**SELECTED TEXT:**
--- --- ---

Tailcloud is a file management UI built on top of Tailscale Drive. It:

  • discovers machines and shared folders across the tailnet
  • browses files through a clean, drive-style interface
  • previews supported files
  • uploads, downloads, renames, and deletes files
  • creates new shared folders
  • adds comments to files
  • generates password-protected public share links with QR codes
  • supports optional one-time public links using Tailscale Funnel and Serve

How they work together

Tailtv records clips locally, and Tailscale provides the secure network path between devices. Tailcloud then makes those Tailscale-accessible files much easier to find, open, manage, and share.

In short: we leveraged features that Tailscale already had and make it far more usable.

--- --- ---

**DATA FOR ANALYSIS:**
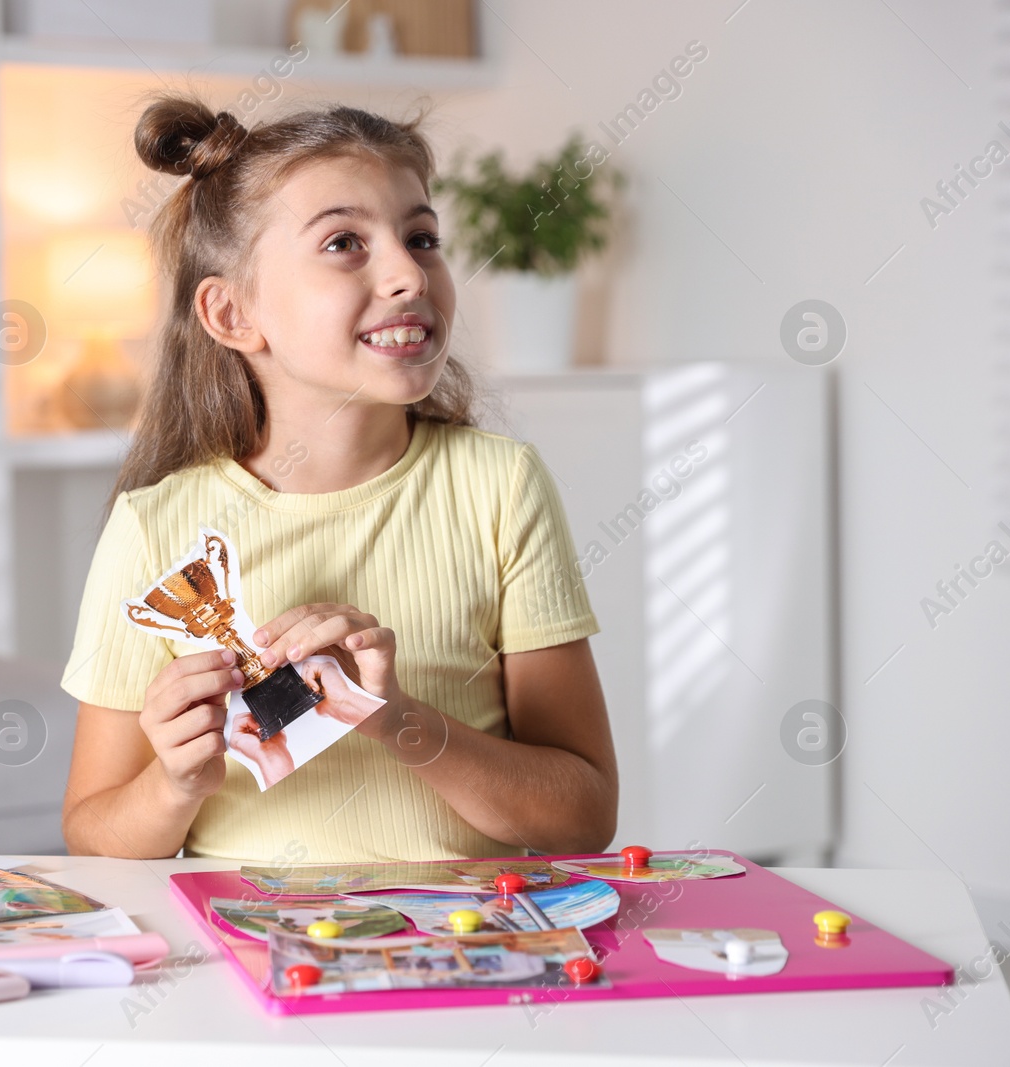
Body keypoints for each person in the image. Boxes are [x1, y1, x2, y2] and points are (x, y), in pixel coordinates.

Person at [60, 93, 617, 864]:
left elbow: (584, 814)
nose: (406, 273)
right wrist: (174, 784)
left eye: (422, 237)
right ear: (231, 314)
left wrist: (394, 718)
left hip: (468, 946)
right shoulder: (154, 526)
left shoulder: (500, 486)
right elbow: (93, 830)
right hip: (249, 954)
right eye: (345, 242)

--- --- ---

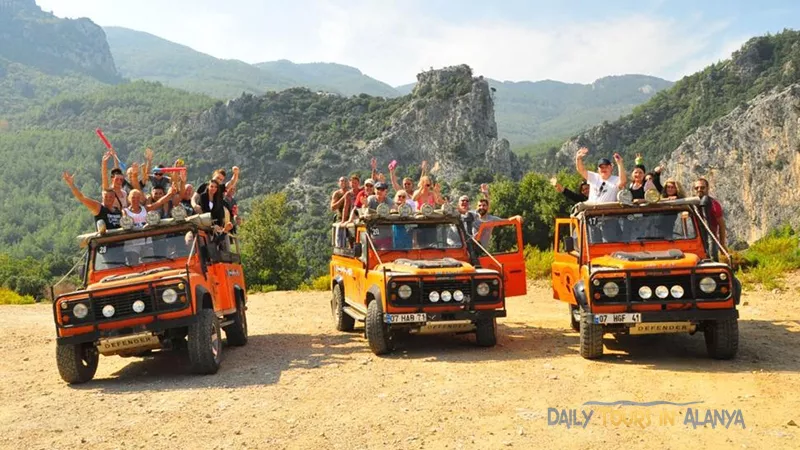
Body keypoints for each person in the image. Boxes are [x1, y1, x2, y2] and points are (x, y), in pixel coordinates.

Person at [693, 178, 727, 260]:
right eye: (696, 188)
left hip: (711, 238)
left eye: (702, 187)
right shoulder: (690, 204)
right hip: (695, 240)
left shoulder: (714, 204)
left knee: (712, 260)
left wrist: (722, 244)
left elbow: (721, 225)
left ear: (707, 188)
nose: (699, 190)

--- --- ---

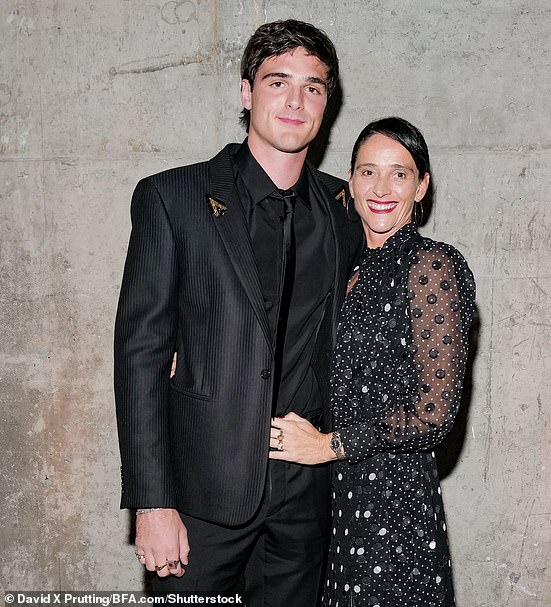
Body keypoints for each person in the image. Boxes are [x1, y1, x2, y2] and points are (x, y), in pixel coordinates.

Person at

--- --- ---

**PROBLEMS AND TASKS:**
1) In the Tailcloud description, transcribe the passage starting with "Tailcloud is a" and going on through "manage, and share.".
2) According to the Tailcloud description, what four things does Tailcloud make much easier to do with Tailscale-accessible files?

**PER-TASK ANSWERS:**
1)
Tailcloud is a file management UI built on top of Tailscale Drive. It:

  • discovers machines and shared folders across the tailnet
  • browses files through a clean, drive-style interface
  • previews supported files
  • uploads, downloads, renames, and deletes files
  • creates new shared folders
  • adds comments to files
  • generates password-protected public share links with QR codes
  • supports optional one-time public links using Tailscale Funnel and Serve

How they work together

Tailtv records clips locally, and Tailscale provides the secure network path between devices. Tailcloud then makes those Tailscale-accessible files much easier to find, open, manage, and share.

2) find, open, manage, share